The “superhero burnout” (as its been dubbed) is a current feeling coming over the general public about superheroes in media. Basically, it’s main idea is that people are becoming bored of superheroes in media currently because of their constant presence and the feeling of “sameness”. I personally think the burnout isn’t real at this point, but I can feel it coming. So how can we stop it? Well first we’ve got to deal with the reasons behind the burnout.
The alleged reasons behind the burnout
A feeling of sameness
There really isn’t a feeling of sameness to the films and shows at this point. Some may share similar themes and looks, but they are all different. ‘Constantine’ is a supernatural show, iZombie is a horror crime show, Arrow is a dark action-drama, The Flash is a fun action-drama, ‘Legend s of Tomorrow’ looks to be a fun adventure story, Agents of SHIELD is a spy action-drama, Agent Carter is a feministic wartime action-spy-drama and Daredevil is a dark vigilante drama. All these shows are only connected by drama, but I use that term very loosely. They are inherently different. The movies are the same. From spy political- thrillers (Winter Soldier), to heists (Ant-Man), to space comedies (Guardians of the Galaxy), even to dark dramas (Batman vs Superman).
Too much of it
This reason is pretty self-explanatory. I've honestly ever really heard these arguments from people who only really discovered what Marvel and DC after the recent wave of superhero films. Nerd culture has become mainstream, as Simon Pegg recently attested to. Nerd culture isn't for everyone, but it has recently become mainstream, and not all people are nerds, but they still end up liking the products. With the current lineup of shows and movies, superheroes are everywhere. I agree with this, but only because of my next point
Why I personally think the burnout is occurring
Promotion and knowing what is ahead (Spoilers)
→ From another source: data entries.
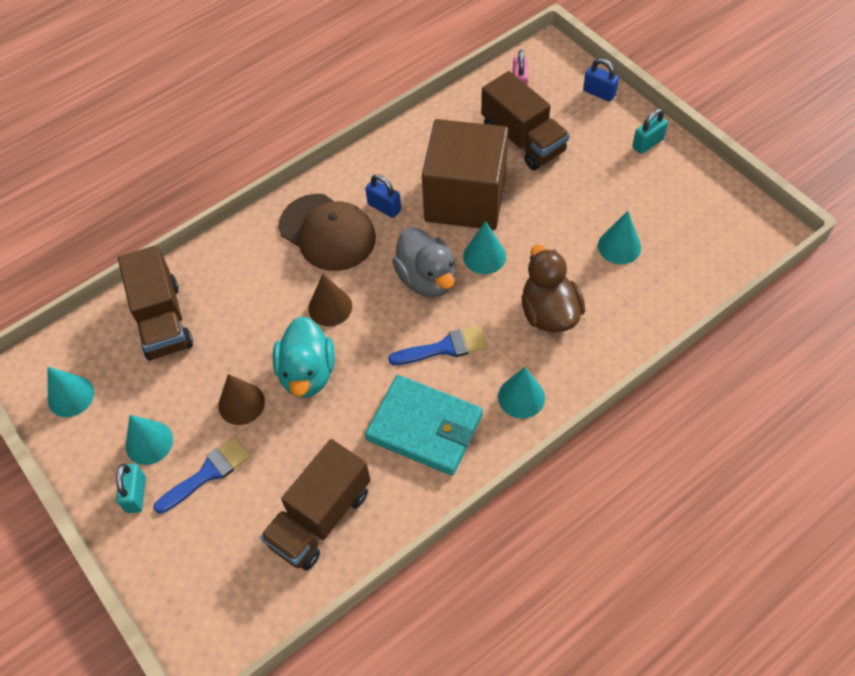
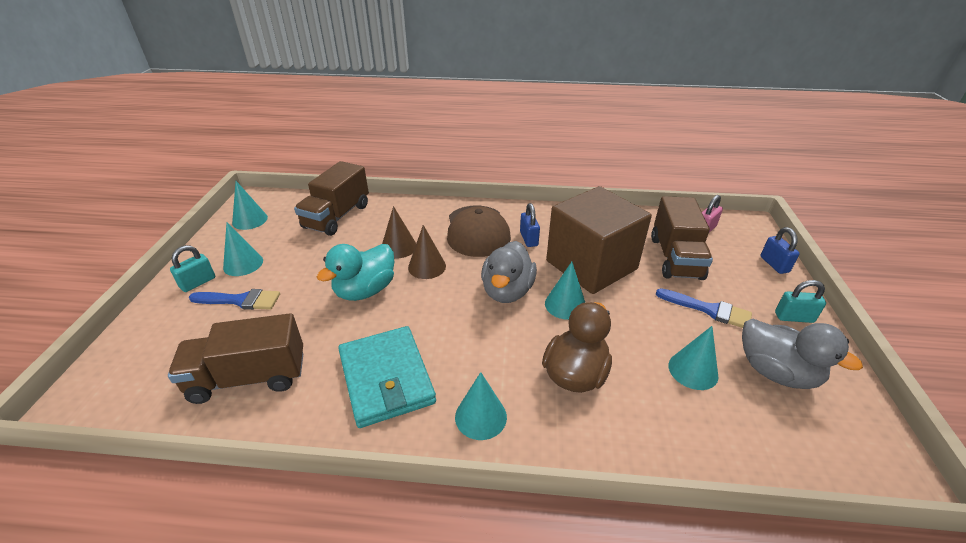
camera: 40 degrees right, 20 degrees down
(241, 403) = (310, 279): brown cone -> brown cone (399, 247)
(444, 348) = (466, 339): blue brush -> blue brush (709, 310)
(668, 206) = (776, 372): none -> grey duck

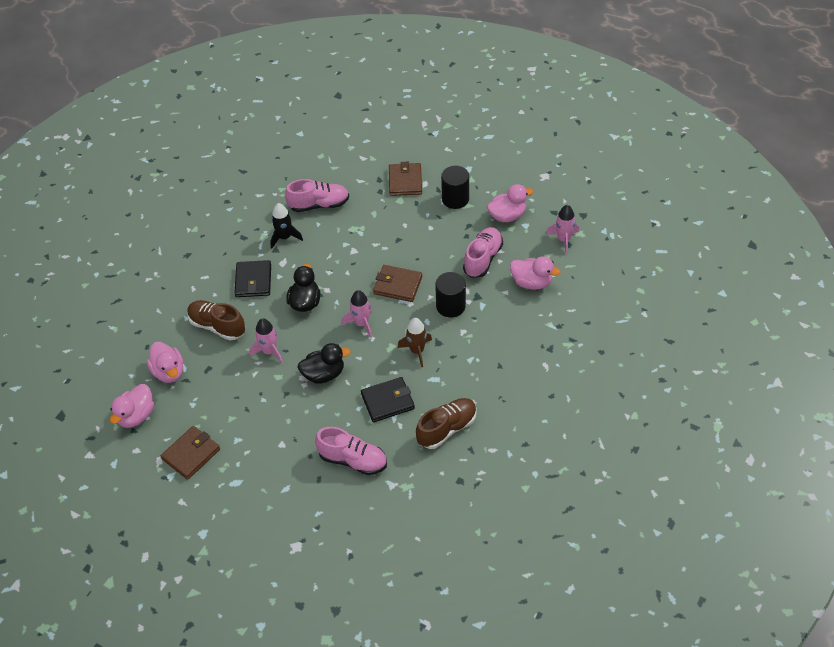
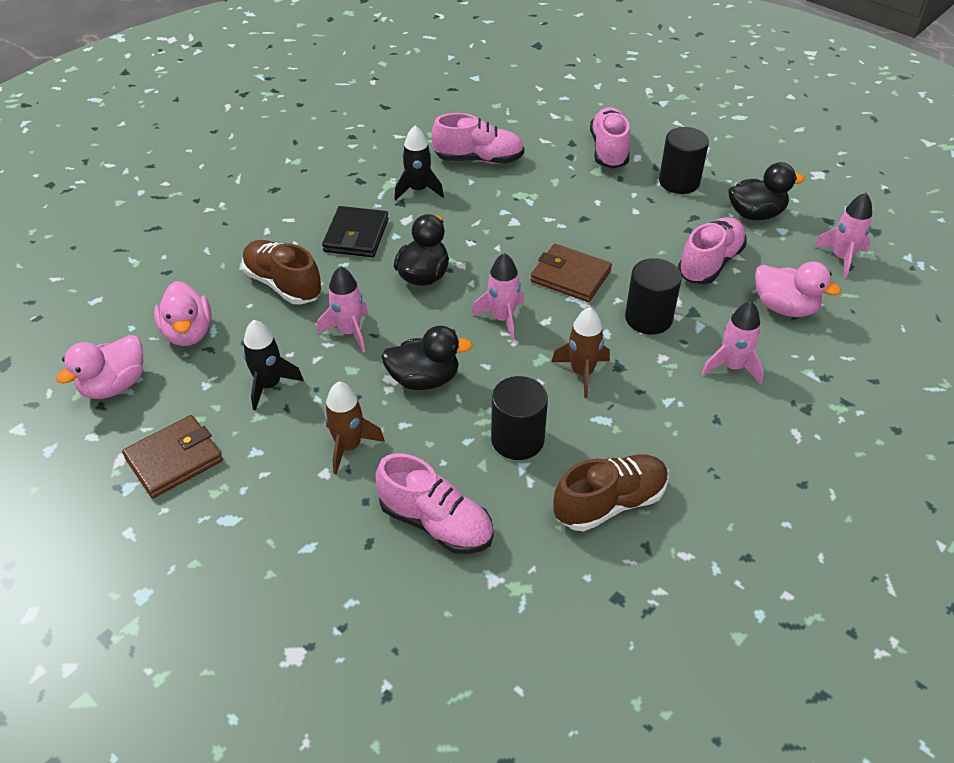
camera: 10 degrees right, 5 degrees down
(231, 397) = (269, 385): none -> black rocket
(291, 425) = (349, 446): none -> brown rocket
(387, 401) = (517, 439): black wallet -> black cylinder
(405, 181) = (609, 150): brown wallet -> pink shoe
(504, 329) = (732, 367): none -> pink rocket
(507, 216) = (755, 214): pink duck -> black duck

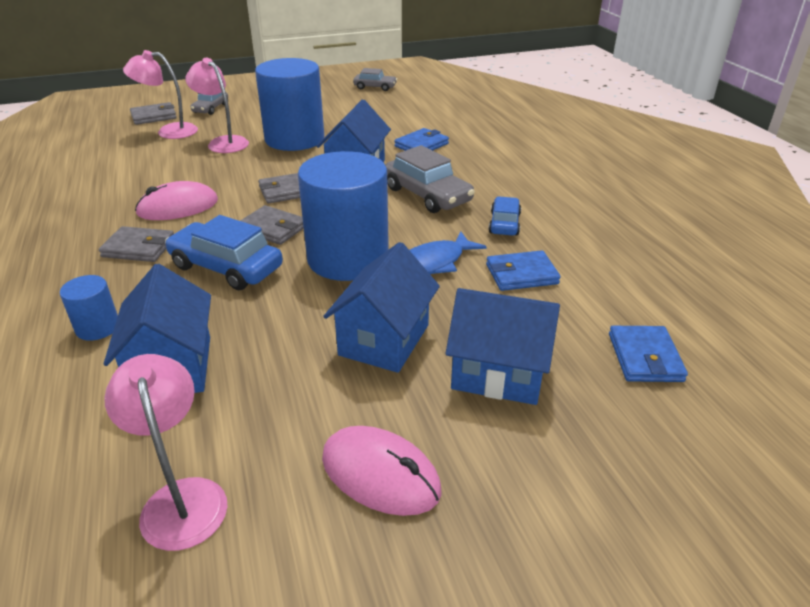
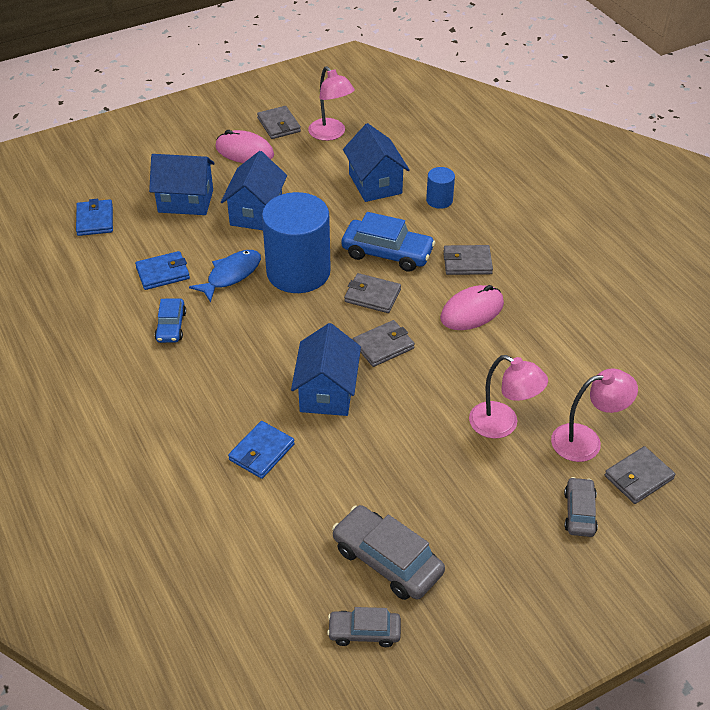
camera: 170 degrees right, 10 degrees up
(284, 548) = (279, 125): none -> grey wallet
(294, 139) = (421, 444): blue cylinder -> none
(427, 195) = (244, 357): grey car -> grey car (387, 560)

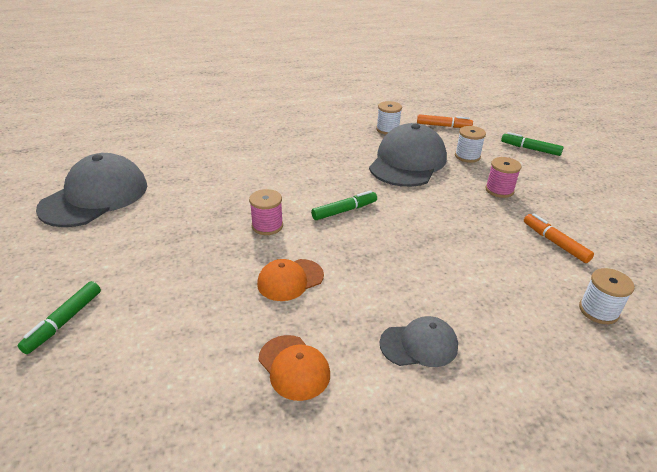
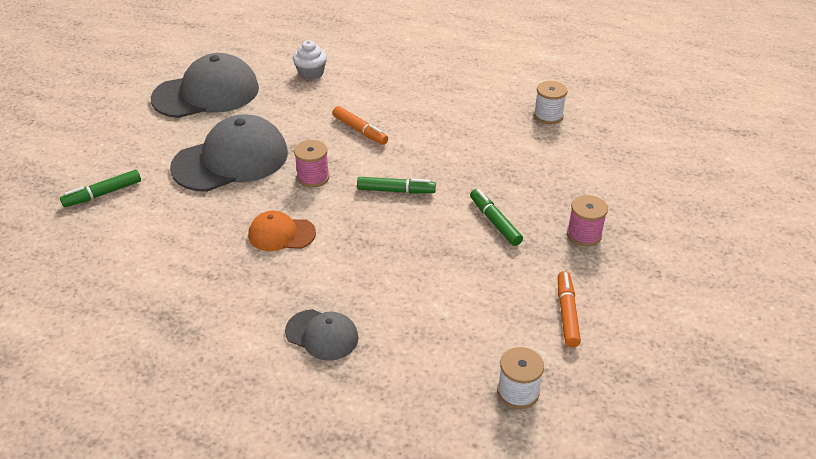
camera: 35 degrees right, 5 degrees up
(180, 154) = (311, 73): none -> white cupcake
(294, 367) = (214, 302): orange cap -> none
(408, 162) = (522, 163): grey cap -> grey cap (231, 160)
(443, 126) = (622, 134): orange marker -> orange marker (360, 130)
(467, 156) = (600, 182): white spool -> none
(530, 149) = (693, 202): green marker -> green marker (494, 222)

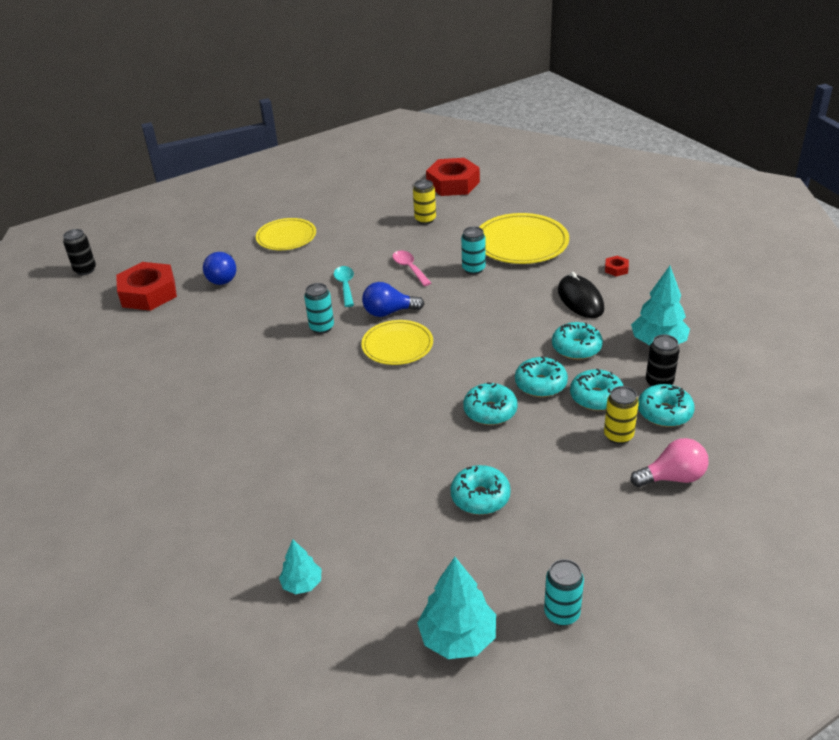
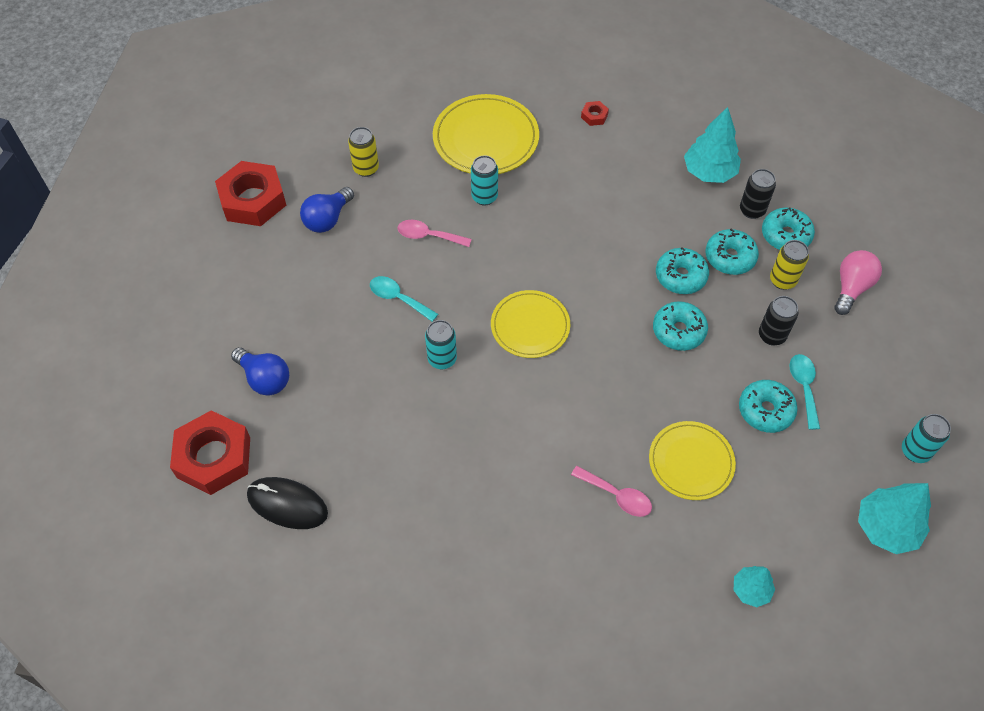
camera: 50 degrees left, 20 degrees up
(85, 270) = (91, 488): black can -> black can (771, 335)
(286, 237) = (257, 284): yellow plate -> yellow plate (691, 462)
(306, 464) = (617, 496): none -> pink spoon
(389, 312) = (476, 297): blue light bulb -> blue light bulb (327, 219)
(453, 184) = (332, 106): red nut -> red nut (253, 200)
(532, 506) = (803, 387): none -> turquoise spoon
(576, 348) = (662, 221): turquoise donut -> none
(580, 300) = (607, 169): black mouse -> black mouse (287, 504)

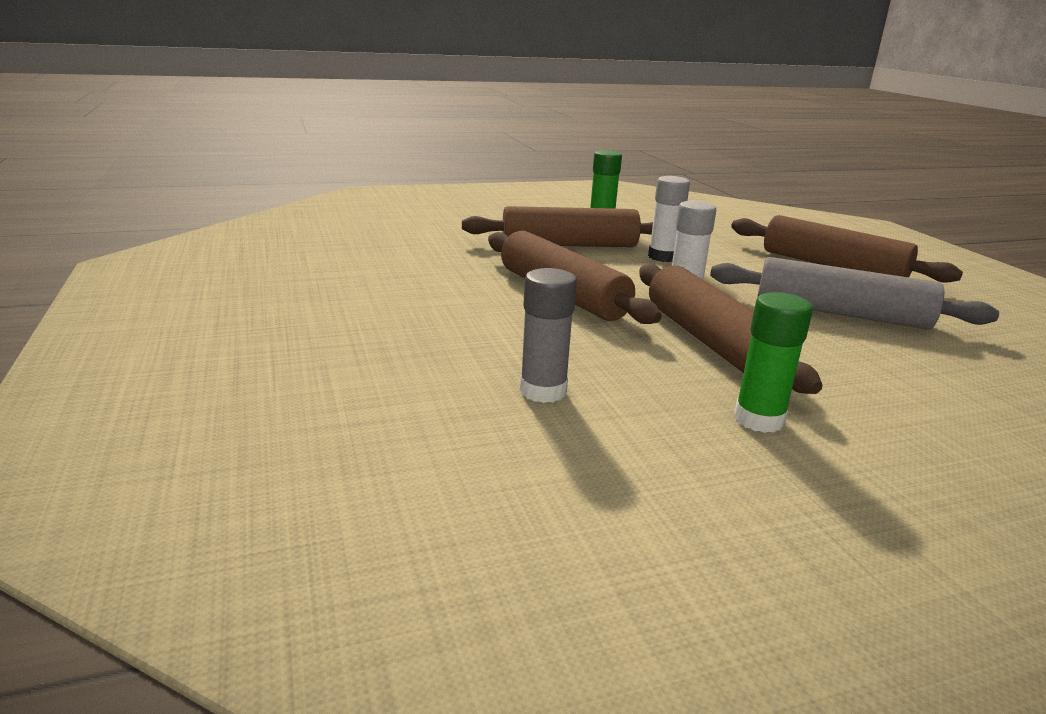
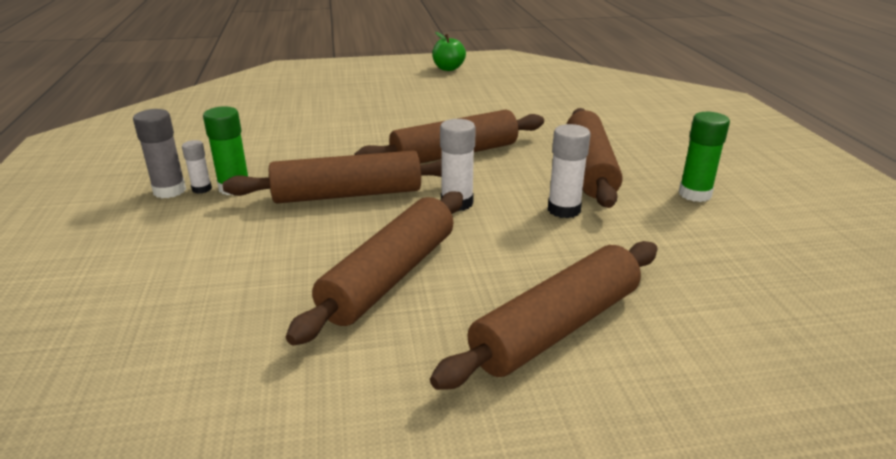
camera: 100 degrees right, 5 degrees up
(180, 301) = (448, 68): none -> green apple
(543, 391) = (305, 137): grey glue stick -> grey glue stick (169, 191)
(786, 447) = (202, 189): none -> white glue stick
(840, 313) = (390, 276): grey rolling pin -> brown rolling pin

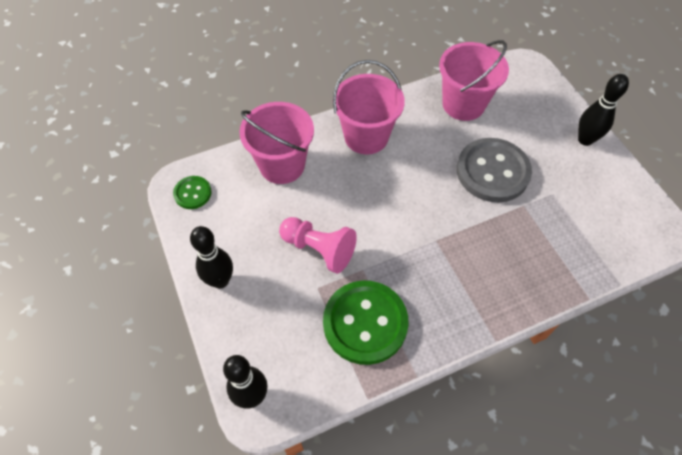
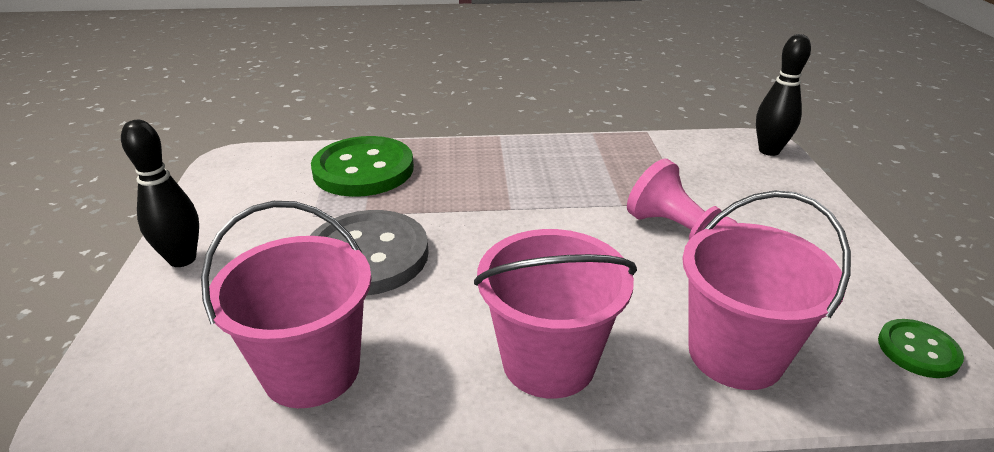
camera: 160 degrees left, 25 degrees down
(220, 280) = (827, 233): black bowling pin -> none
(365, 323) = (634, 168): green button -> green button (363, 170)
I just wrote about this in an article HERE. I think the fact that we know what is ahead is a major factor as we know what to expect. By the time Infinity War comes out, several cities could have read and passed on one copy of the comic to another person. Plus, the cast for that film is basically announced at this point. There was a teaser for it MONTHS before Age of Ultron came out. With the first Avengers it was something new and people expected it was the film that the Marvel Universe was leading to. There was no thought as to what would come after. With Age of Ultron we not only knew Infinity War was coming, but we had seen the teaser and we were looking for the hints in the film. The film’s only real “twist” was predicted because of casting news mere DAYS before the film premiered that Linda Cardellini was playing Laura Barton. Even the major death was predicted, not only because the trailer had clips that looked like Scarlet Witch in pain, but also because the cast for Civil War and Infinity War had already been revealed. The cast left one significant character out.
That’s right: Quicksilver.
Recently, a LEGO set spoiled the fact that
Hank Pym would be donning an Ant-Man suit in Ant-Man.
Suicide Squad has had almost every scene spoiled since it started filming because of photos being taken. This ruins the film because we will expect these sequences in their cinematic greatness and there will be nothing more. Thanks to recent recordings, we also might have an idea what Harley Quinn and Joker might sound like. What makes it worse is that it’s not even the full product. It diminishes from the final project if we get a half-quality product before the final product. Even on Agents of SHIELD, we knew Bobbi was going to survive Ward’s torture because a spinoff was announced with her allegedly in it. This spinoff was cancelled, so we just had that spoiled for nothing. These are only a few examples of how spoilers and promotions can ruin a product by giving away too much. I remember a few years ago, people would ask: “Have you seen such-and-such film yet?” but now people ask: “Have you seen such-and-such film’s set scene that reveals a crucial detail yet? Oh well I’ll just tell you because you’re bound to see it on the internet as soon as you get home”
So can we cut back on the photos being taken of sets? Maybe limit it? Because right now, I probably know the first 15 minutes of Suicide Squad and Captain America: Civil War and that’s only because those are the scenes that were just filmed. A few months from now, the whole film may be spoiled. One major death has already been spoiled for me, (even though it seems pretty natural for the story to progress that way). This of course being...
Peggy Carter. Coincidentally, I’m finally watching Agent Carter. I’m on the finale! It’s actually a lot better than I expected, but you don’t care about that, so I’m just going to go back to what I was saying.
So if you want to avoid the superhero burnout for yourself, then ignore photos taken on set and encourage others not to talk to you about or even check it out for themselves. Obviously I can’t stop photos from being released or stop people from viewing them, but to save superhero films for yourself, try to avoid set photos.